**WHAT IS EXPECTED**
The task calls for each record to be given again unchanged, minus any pictures.

[Records from a dataset]

---------------

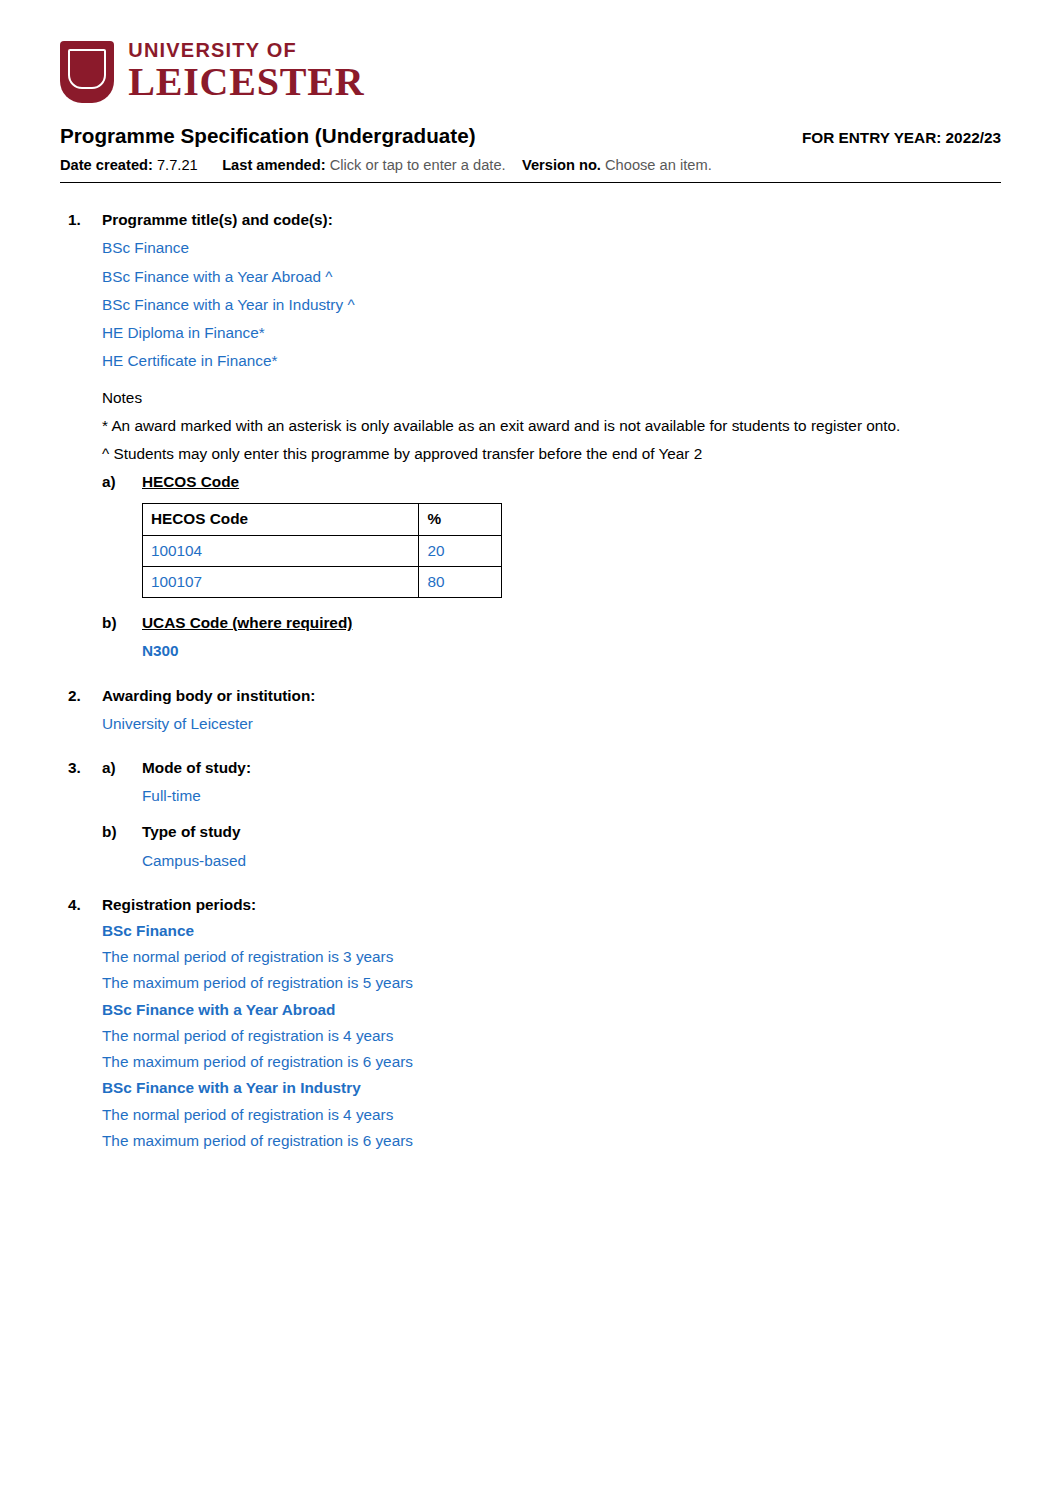UNIVERSITY OF
LEICESTER
FOR ENTRY YEAR: 2022/23
Programme Specification (Undergraduate)
Date created: 7.7.21 Last amended: Click or tap to enter a date. Version no. Choose an item.
Programme title(s) and code(s):
BSc Finance
BSc Finance with a Year Abroad ^
BSc Finance with a Year in Industry ^
HE Diploma in Finance*
HE Certificate in Finance*
Notes
* An award marked with an asterisk is only available as an exit award and is not available for students to register onto.
^ Students may only enter this programme by approved transfer before the end of Year 2
HECOS Code
| HECOS Code | % |
| --- | --- |
| 100104 | 20 |
| 100107 | 80 |
UCAS Code (where required)
N300
Awarding body or institution:
University of Leicester
Mode of study:
Full-time
Type of study
Campus-based
Registration periods:
BSc Finance
The normal period of registration is 3 years
The maximum period of registration is 5 years
BSc Finance with a Year Abroad
The normal period of registration is 4 years
The maximum period of registration is 6 years
BSc Finance with a Year in Industry
The normal period of registration is 4 years
The maximum period of registration is 6 years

---------------

**WRITTEN ANSWER**
UNIVERSITY OF
LEICESTER
FOR ENTRY YEAR: 2022/23
Programme Specification (Undergraduate)
Date created: 7.7.21 Last amended: Click or tap to enter a date. Version no. Choose an item.
Programme title(s) and code(s):
BSc Finance
BSc Finance with a Year Abroad ^
BSc Finance with a Year in Industry ^
HE Diploma in Finance*
HE Certificate in Finance*
Notes
* An award marked with an asterisk is only available as an exit award and is not available for students to register onto.
^ Students may only enter this programme by approved transfer before the end of Year 2
HECOS Code
| HECOS Code | % |
| --- | --- |
| 100104 | 20 |
| 100107 | 80 |
UCAS Code (where required)
N300
Awarding body or institution:
University of Leicester
Mode of study:
Full-time
Type of study
Campus-based
Registration periods:
BSc Finance
The normal period of registration is 3 years
The maximum period of registration is 5 years
BSc Finance with a Year Abroad
The normal period of registration is 4 years
The maximum period of registration is 6 years
BSc Finance with a Year in Industry
The normal period of registration is 4 years
The maximum period of registration is 6 years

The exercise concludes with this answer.